Large Femoral Heads and Select Dual-Mobility Bearings Are Associated With Reduced Instability in Contemporary Posterior Approach Total Hip Arthroplasty.

Autor: Pitz-Gonçalves LI; Department of Orthopaedic Surgery and Rehabilitation Services, The University of Chicago, Chicago, Illinois., Deckard ER; Indiana Joint Replacement Institute, Indianapolis, Indiana., Meneghini RM; Indiana Joint Replacement Institute, Indianapolis, Indiana; Department of Orthopaedic Surgery, Indiana University School of Medicine, Indianapolis, Indiana.
Jazyk: angličtina
Zdroj: The Journal of arthroplasty [J Arthroplasty] 2023 Jul; Vol. 38 (7S), pp. S124-S130. Date of Electronic Publication: 2023 Feb 13.
DOI: 10.1016/j.arth.2023.02.011
Abstrakt: Background: Postoperative dislocation is considered the main drawback of posterior approach total hip arthroplasty (THA). Thinner highly cross-linked polyethylene and dual-mobility bearings allow maximizing femoral head diameter per a given cup size. This study evaluated dislocation rates as large femoral head bearings were introduced into a practice over an 11-year period.
Methods: A total of 1,511 consecutive primary THAs were retrospectively reviewed. Demographics, implant sizes, femoral head-acetabular cup ratio, and dislocation status were collected from the electronic medical record. Data were evaluated using time series analysis techniques as larger femoral heads, thinner polyethylene liners, and dual-mobility bearings were introduced. The cohort was 57% women with mean age and body mass index of 62 years (range, 13 to 93) and 31 kg/m 2 (range, 13 to 54), respectively.

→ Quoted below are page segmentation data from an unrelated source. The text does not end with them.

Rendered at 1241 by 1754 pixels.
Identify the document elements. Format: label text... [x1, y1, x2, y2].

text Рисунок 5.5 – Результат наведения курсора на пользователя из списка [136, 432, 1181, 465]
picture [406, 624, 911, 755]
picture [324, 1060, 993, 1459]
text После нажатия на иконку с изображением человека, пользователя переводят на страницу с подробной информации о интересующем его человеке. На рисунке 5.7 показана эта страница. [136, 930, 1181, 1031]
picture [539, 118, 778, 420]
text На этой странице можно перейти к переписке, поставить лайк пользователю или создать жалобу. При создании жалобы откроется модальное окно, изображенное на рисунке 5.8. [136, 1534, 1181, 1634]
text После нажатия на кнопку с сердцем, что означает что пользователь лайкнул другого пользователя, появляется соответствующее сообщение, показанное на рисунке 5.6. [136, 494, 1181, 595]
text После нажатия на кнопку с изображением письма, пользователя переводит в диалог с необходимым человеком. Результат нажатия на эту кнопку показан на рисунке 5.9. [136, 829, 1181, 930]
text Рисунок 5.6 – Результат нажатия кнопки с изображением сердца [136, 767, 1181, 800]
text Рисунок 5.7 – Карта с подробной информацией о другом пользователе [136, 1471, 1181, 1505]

Results: The overall dislocation rate was 0.98%. Use of femoral head sizes ≥ 40 millimeters increased from 4% in the years 2010 to 2016 to 51% in the years 2017 to 2021, correlating with a 50% reduction in dislocation rate from 1.4% to 0.7% (P = .279). Also, no dislocations occurred in patients who had dual-mobility bearings or ≥ 40-millimeter femoral heads (P = .007). Twelve of 14 dislocations occurred in cases with head-cup ratio < 0.7 (P = .013). Thirteen of 14 dislocations were in women (P = .005).

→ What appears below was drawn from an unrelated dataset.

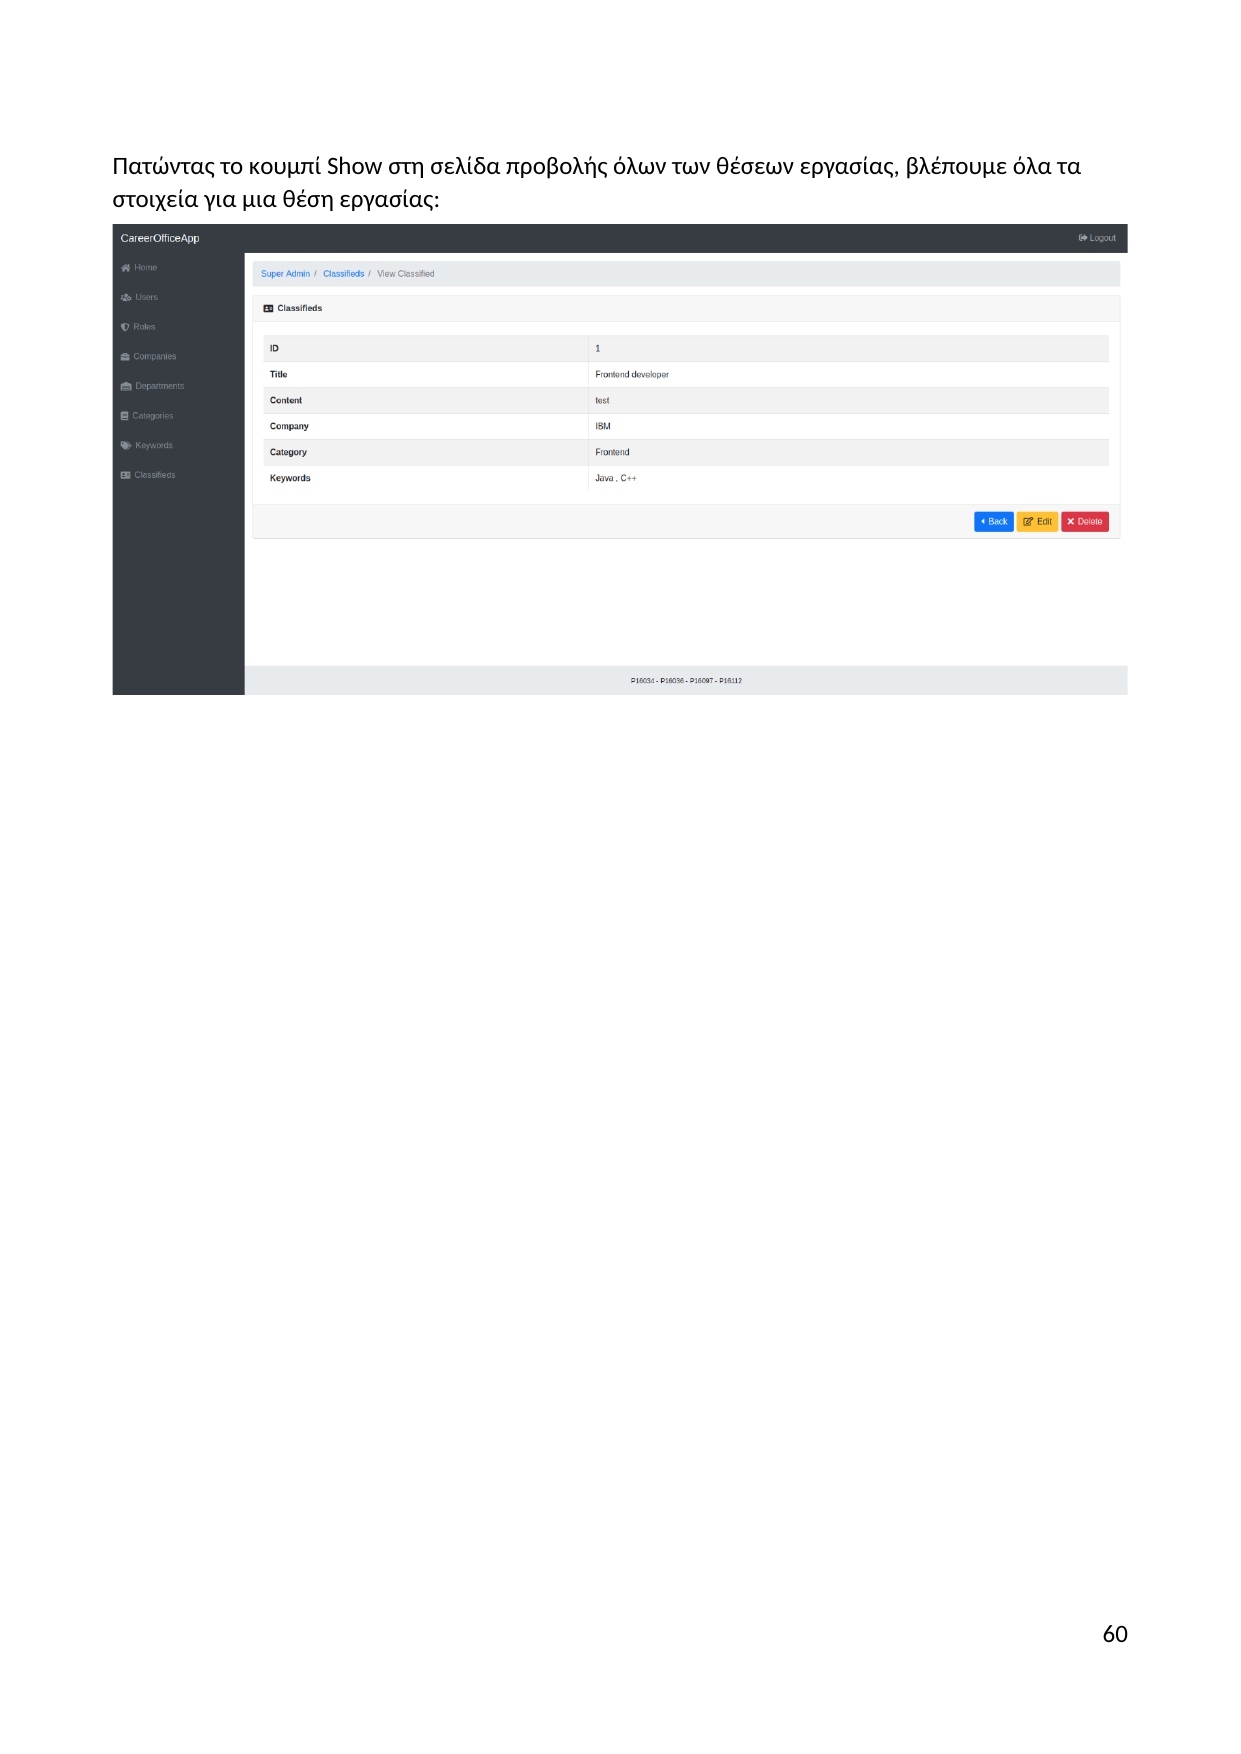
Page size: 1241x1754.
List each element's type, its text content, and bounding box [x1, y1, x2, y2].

picture [112, 224, 1128, 695]
text Πατώντας το κουμπί Show στη σελίδα προβολής όλων των θέσεων εργασίας, βλέπουμε όλα τα στοιχεία για μια θέση εργασίας: [112, 150, 1128, 213]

Conclusion: Maximizing the femoral head diameter per given cup size correlated with a decrease in dislocation rate in modern posterior approach THA. Furthermore, these results suggest that dual-mobility articulations should be reserved for high-risk patients or patients in whom a 40-millimeter femoral head is not possible.
Level of Evidence: IV-consecutive case series; no control group.